(Beginning of Given records)

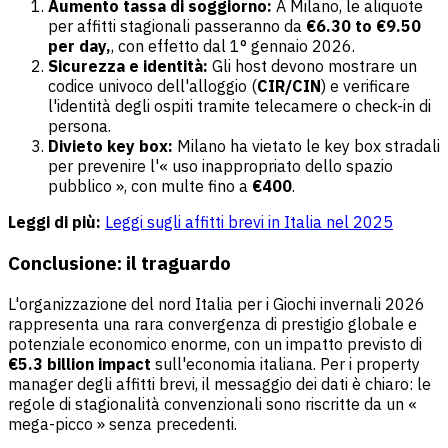
Aumento tassa di soggiorno:
A Milano, le aliquote
per affitti stagionali passeranno da
€6.30 to €9.50
per day,
, con effetto dal 1° gennaio 2026.
Sicurezza e identità:
Gli host devono mostrare un
codice univoco dell'alloggio (
CIR/CIN
) e verificare
l'identità degli ospiti tramite telecamere o check-in di
persona.
Divieto key box:
Milano ha vietato le key box stradali
per prevenire l'« uso inappropriato dello spazio
pubblico », con multe fino a
€400
.
Leggi di più:
Leggi sugli affitti brevi in Italia nel 2025
Conclusione: il traguardo
L'organizzazione del nord Italia per i Giochi invernali 2026
rappresenta una rara convergenza di prestigio globale e
potenziale economico enorme, con un impatto previsto di
€5.3 billion impact
sull'economia italiana. Per i property
manager degli affitti brevi, il messaggio dei dati è chiaro: le
regole di stagionalità convenzionali sono riscritte da un «
mega-picco » senza precedenti.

(End of Given records)

Gather every line of the data that contains the string "brevi". Case counts.

Leggi sugli affitti brevi in Italia nel 2025
manager degli affitti brevi, il messaggio dei dati è chiaro: le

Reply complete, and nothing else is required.